*WHAT THE EXERCISE ASKS:* Count the lines of the data below that contain the word "чемпионом", and reply with only that number.

*AVAILABLE DATA:*
##########

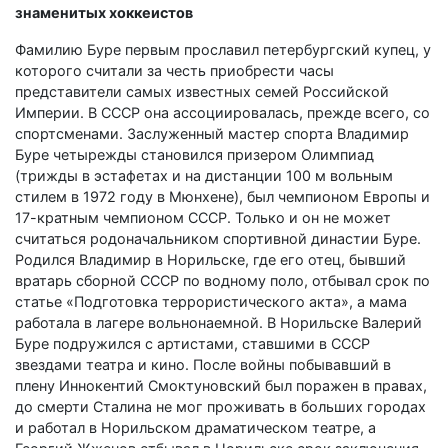
знаменитых хоккеистов
Фамилию Буре первым прославил петербургский купец, у
которого считали за честь приобрести часы
представители самых известных семей Российской
Империи. В СССР она ассоциировалась, прежде всего, со
спортсменами. Заслуженный мастер спорта Владимир
Буре четырежды становился призером Олимпиад
(трижды в эстафетах и на дистанции 100 м вольным
стилем в 1972 году в Мюнхене), был чемпионом Европы и
17-кратным чемпионом СССР. Только и он не может
считаться родоначальником спортивной династии Буре.
Родился Владимир в Норильске, где его отец, бывший
вратарь сборной СССР по водному поло, отбывал срок по
статье «Подготовка террористического акта», а мама
работала в лагере вольнонаемной. В Норильске Валерий
Буре подружился с артистами, ставшими в СССР
звездами театра и кино. После войны побывавший в
плену Иннокентий Смоктуновский был поражен в правах,
до смерти Сталина не мог проживать в больших городах
и работал в Норильском драматическом театре, а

##########

*PROBLEM SOLUTION:* 2